Visiting Japan holds a unique set of social norms to adhere to during your visit. These tips offer travelers the best practices to avoid accidentally offending Japanese people and ensure an embarrassment-free vacation at your desired destination.
Who isn’t happy when they are on vacation in an exotic foreign land? You’ll likely walk around with a look of happiness on your face, and seek to engage the people who live there.
Walking down an often crowded street in Japan, you may feel the need to look at or greet other people as you pass them. This is a no-no in Japan. They keep their eyes cast anywhere other than your face as they pass you. Making small talk is just not a part of their nature. The exclusion to this is in shopping settings and bars, where they are most likely to freely engage in pleasant exchanges.
This makes me yawn just thinking about yawning. As a language instructor, my job was speaking for many hours of the day. It became tiring on my throat and in order to sneak one in, I’d drop my pencil under the table and quickly yawn to stretch my vocal cords. Bizarrely, yawning is an extremely rude thing to do in Japan akin to passing gas in public. The single time I forgot and did it in a class, visible disgust was evidenced by students, and I was promptly given a throat lozenge.

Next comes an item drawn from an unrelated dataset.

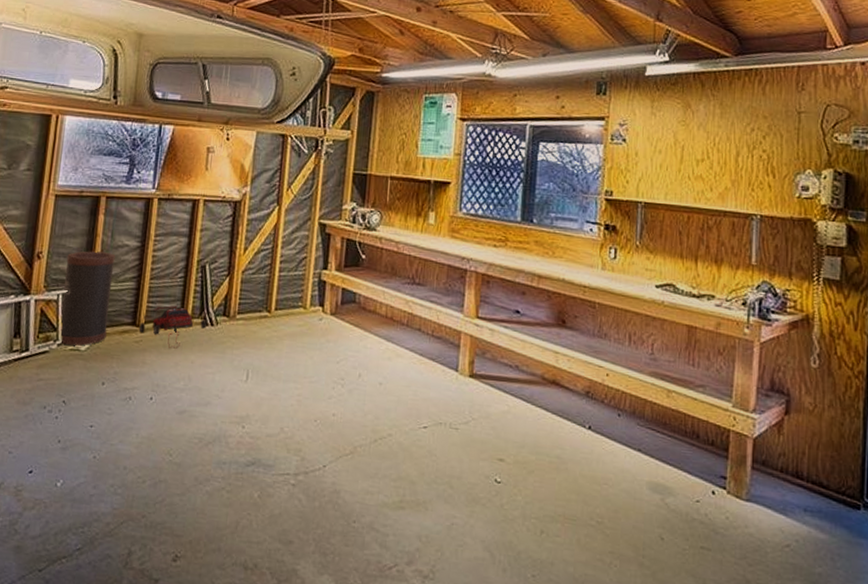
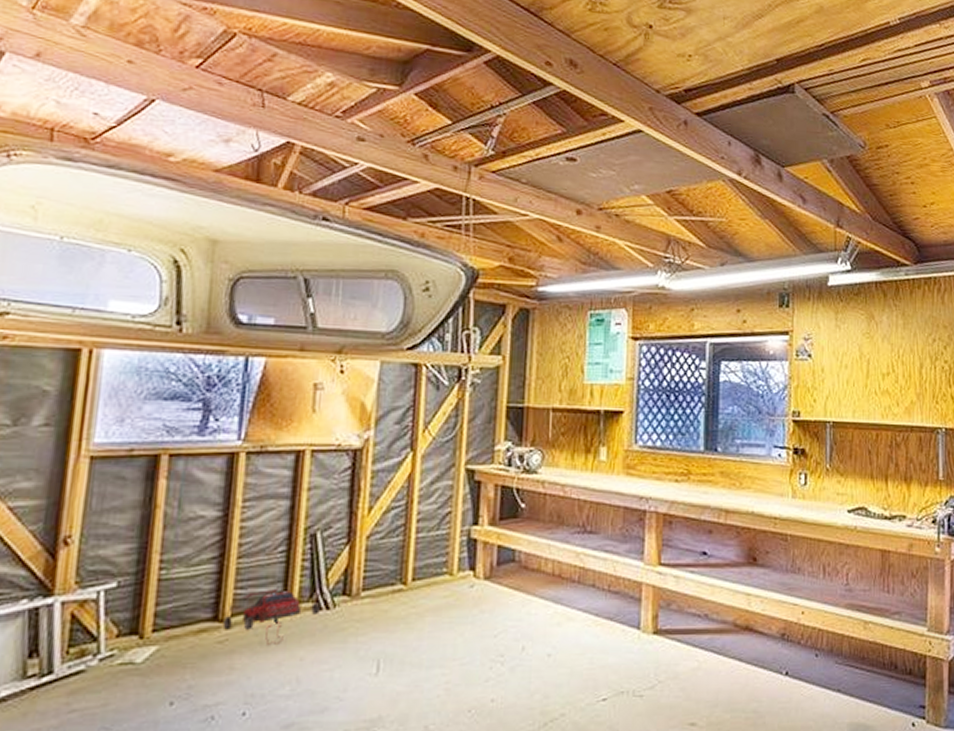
trash can: present [61,251,116,347] -> none [104,528,185,659]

“But I’m not a smoker”, you might say. This rule will affect you nevertheless, and visitors from western countries may experience a higher degree of disorientation than other countries with more relaxed smoking policies.
In Japan, smoking outdoors is prohibited except for designated areas. However, this can be inconvenient, so many people smoke in indoor designated areas to enjoy their desired habit, including cigarettes, vapor pens, and cigars. Here is why that makes a difference to you even in you don’t smoke.
A lot of people smoke in Japan and since they do it indoors, you will find thick smoke permeating every square inch of many eateries, bars, karaoke facilities, and other popular indoor destinations. For people allergic to smoke, or folks who don’t smoke, the cloying atmosphere can be a real downer. Look for super mainstream locations to avoid this, such as brand hotels like Marriott (マリオット) or Hilton (ヒルトン) properties. Expect every other restaurant, coffee shop and bar, though, to be hosting a smokers’ lounge.
The Japanese take tremendous pride in their country and its environment. Littering, including throwing a cigarette butt on the ground, will elicit angry looks, and may even incite someone to chatter angrily at you while they pick up your litter and dispose of it. It is also possible to get fined if you are spotted littering. Use the recycling bins provided.
You can easily enjoy your vacation without feeling like an awkward tourist by following these simple travel tips. The Japanese people welcome visitors, yet it’s uncomfortable for everyone when a faux pas is committed. With some thoughtful self-awareness, you will avoid this altogether. Have a great trip!